When Ben made that statement, I could only think of Christ, who not only is willing to enter into and assume our hurts but to shed his own blood, to make a mess of himself in order to heal our pains. Every theological mystery and debate and disagreement is somehow resolved in that truth: "We always get blood on us when we're loving someone who's hurt."

Well, we left the conversation at that and went into the bathroom to find his swim trunks so we could head to the pool. While he was changing, I remembered the time when my littlest sister, only one at the time, cracked her head open on the edge of a doorway while we were running through the house together and how worried I had been, how responsible I had felt.

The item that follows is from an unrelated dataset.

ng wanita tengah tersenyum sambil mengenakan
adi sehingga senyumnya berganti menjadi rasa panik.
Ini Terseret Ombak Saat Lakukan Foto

I was seven at the time. I shared this story with Ben, hoping it would give him the freedom to lay down his mental burden.

And it did. He asked a few questions to make sure I was actually involved in the process of her getting hurt and not just a witness; I assured him that while it was an accident, I was definitely part of the reason she got hurt. And then with great focus and concentration and big hand gestures so I would know exactly how it happened, he told me the story, at times stumbling over his words as his mouth tried to keep up with his mental and emotional outpouring.

It turns out they were "playing a little rough," in his words, hugging each other while spinning in circles, which is a favorite game of theirs here at home. At some point, they let go of each other, but Ben lost his balance, and as he tried to catch himself, he knocked Abby into the ledge. It was completely innocent, an accident in the truest sense of the word. But he was involved, and it was eating at him, as the incident with the jaguar ate at me.

I could visibly see his spirit lighten as he told the story. After thanking him for telling me and assuring him again that we know it was an accident, I hugged him, and he bounded off to finish getting his swim gear on.

Josh told me later that when he was putting Ben to bed that evening, Ben asked, "Daddy, do you want to know what happened?" and relayed the whole story again. I think he was so relieved to share the truth of it, to get it out in the open and know there was nothing between us. He very bravely walked into the light of honesty, and found that through confession, he was healed.

So much amazed me: how my vulnerability provided a safe context for Ben to be vulnerable; how hiding things--out of fear or shame or guilt--only makes us feel worse; how often times, we need to share the darkest places of our heart so that someone else can tell us we're okay, we're not bad, we're not in trouble. And even if there had been some culpability in his actions, I hope our reaction would not have been anger or judgment but instead would have been to acknowledge the trespass but then call him into and remind him of the greater truth of who he is, by grace.

Ben still asks how Abby's head is each day. When Abby realizes the band-aid is there, she says, "I hurh mah heah." There may be a small scar, but it won't be noticeable. And in some ways, it is a scar of love. If they didn't adore each other so much, didn't delight in being together the way they do, there never would have been an opportunity for the accident.

So if their friendship continues as they grow, which I pray it will, somehow I think Abby won't mind the scar.